Energy and the Watt-Hour

Have you heard the terms “power” and “energy” used interchangeably, as if they mean the same thing? They don’t! Energy is power dissipated over a length of time. Power is the rate at which energy is expended. Physicists measure energy in units called joules. One joule (1 J) is the equivalent of a watt-second, which is the equivalent of 1 watt of power dissipated for 1 second of time (1 W  s or Ws). In electricity, you’ll more often encounter the watt-hour (symbolized W  h or Wh) or the kilowatt-hour (symbolized kW  h or kWh). As their names imply, a watt-hour is the equivalent of 1 W dissipated for 1 h, and 1 kWh is the equivalent of 1 kW of power dissipated for 1 h.

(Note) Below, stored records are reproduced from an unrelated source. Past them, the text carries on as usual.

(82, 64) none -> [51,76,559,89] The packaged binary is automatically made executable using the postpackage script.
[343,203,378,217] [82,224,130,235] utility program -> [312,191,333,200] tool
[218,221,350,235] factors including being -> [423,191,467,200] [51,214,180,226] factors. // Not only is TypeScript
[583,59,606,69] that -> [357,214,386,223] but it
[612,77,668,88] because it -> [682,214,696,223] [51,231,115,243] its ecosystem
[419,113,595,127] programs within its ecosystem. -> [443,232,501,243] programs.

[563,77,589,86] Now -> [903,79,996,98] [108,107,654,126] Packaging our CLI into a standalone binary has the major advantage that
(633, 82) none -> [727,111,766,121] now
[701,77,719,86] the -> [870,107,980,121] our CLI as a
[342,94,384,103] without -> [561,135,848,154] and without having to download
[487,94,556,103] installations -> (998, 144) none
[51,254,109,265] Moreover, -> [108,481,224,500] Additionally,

A watt-hour of energy can be dissipated in an infinite number of different ways. A 60-W bulb consumes 60 Wh in 1 h, the equivalent of a watt-hour per minute (1 Wh/min). A 100-W bulb consumes 1 Wh in 1/100 h, or 36 s. Besides these differences, the rate of power dissipation in real-life circuits often changes with time. This can make the determination of consumed energy complicated, indeed.

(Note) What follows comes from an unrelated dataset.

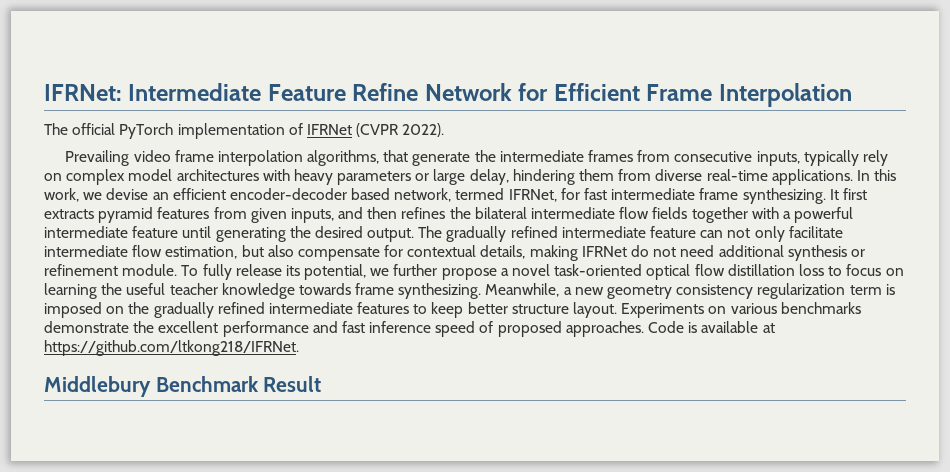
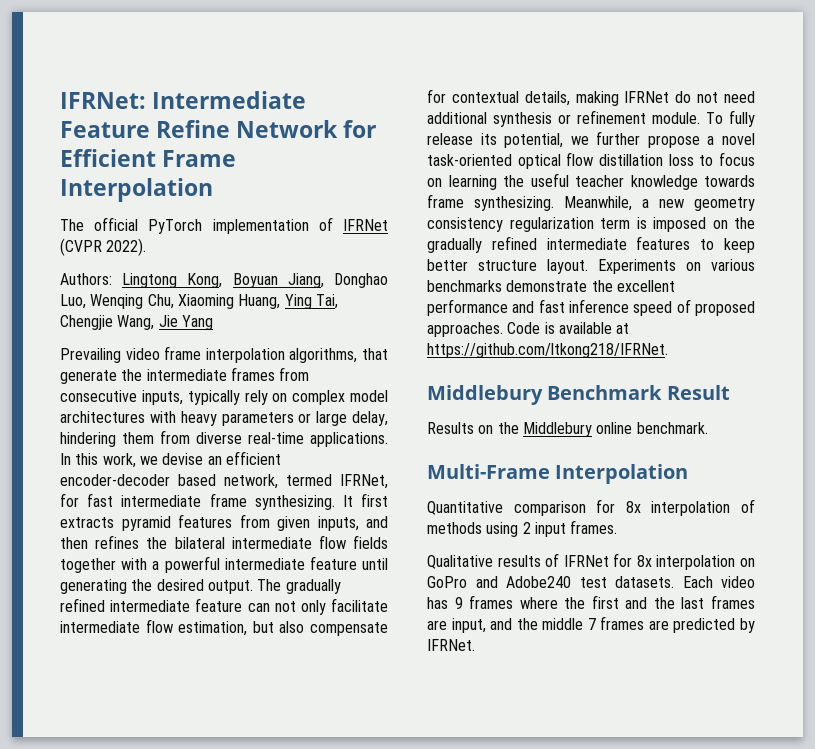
(445, 130) none -> [60,273,388,288] [60,294,338,309] [60,315,213,330] // Authors: Lingtong Kong, Boyuan Jiang, Donghao Luo, Wenqing Chu, Xiaoming Huang, Ying Tai, Chengjie Wang, Jie Yang
(322, 384) none -> [427,422,708,437] [427,464,689,484] [427,499,755,516] [427,520,618,537] [427,553,755,570] [427,576,755,588] [427,595,755,609] [427,616,755,633] [427,639,475,651] // Results on the Middlebury online benchmark. // Multi-Frame Interpolation // Quantitative comparison for 8x interpolation of methods using 2 input frames. // Qualitative results of IFRNet for 8x interpolation on GoPro and Adobe240 test datasets. Each video has 9 frames where the first and the last frames are input, and the middle 7 frames are predicted by IFRNet.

Following Figure illustrates two hypothetical devices that consume 1 Wh of energy. Device A uses its power at a constant rate of 60 W, so it consumes 1 Wh in 1 min. The power consumption rate of device B varies, starting at zero and ending up at quite a lot more than 60 W. How do you know that this second device really consumes 1 Wh of energy? You must determine the area under the curve in the graph. In this case, figuring out this area is easy, because the enclosed object is a triangle. The area of a triangle is equal to half the product of the base length and the height. Device B is powered up for 72 s, or 1.2 min; this is 1.2/60 = 0.02 h. Then the area under the curve is 1/2 × 100 × 0.02 = 1 Wh.

When calculating energy values, you must always remember the units you’re using. In this case the unit is the watt-hour, so you must multiply watts by hours. If you multiply watts by minutes, or watts by seconds, you’ll get the wrong kind of units in your answer.


Two devices that burn 1 Wh of energy. Device A dissipates a constant amount of power. Device B dissipates a variable amount of power.


Often, the curves in graphs like these are complicated. Consider the graph of power consumption in your home, versus time, for a day. It might look like the curve in above Figure. Finding the area under this curve is not easy. But there is another way to determine the total energy burned by your household over a period of time. That is by means of a meter that measures electrical energy in kilowatt- hours. Every month, without fail, the power company sends its representative to read your electric meter. This person takes down the number of kilowatt-hours displayed, subtracts the number from the reading taken the previous month, and a few days later you get a bill. This meter automatically keeps track of total consumed energy, without anybody having to go through high-level mathematical calculations to find the areas under irregular curves such as the graph of above Figure.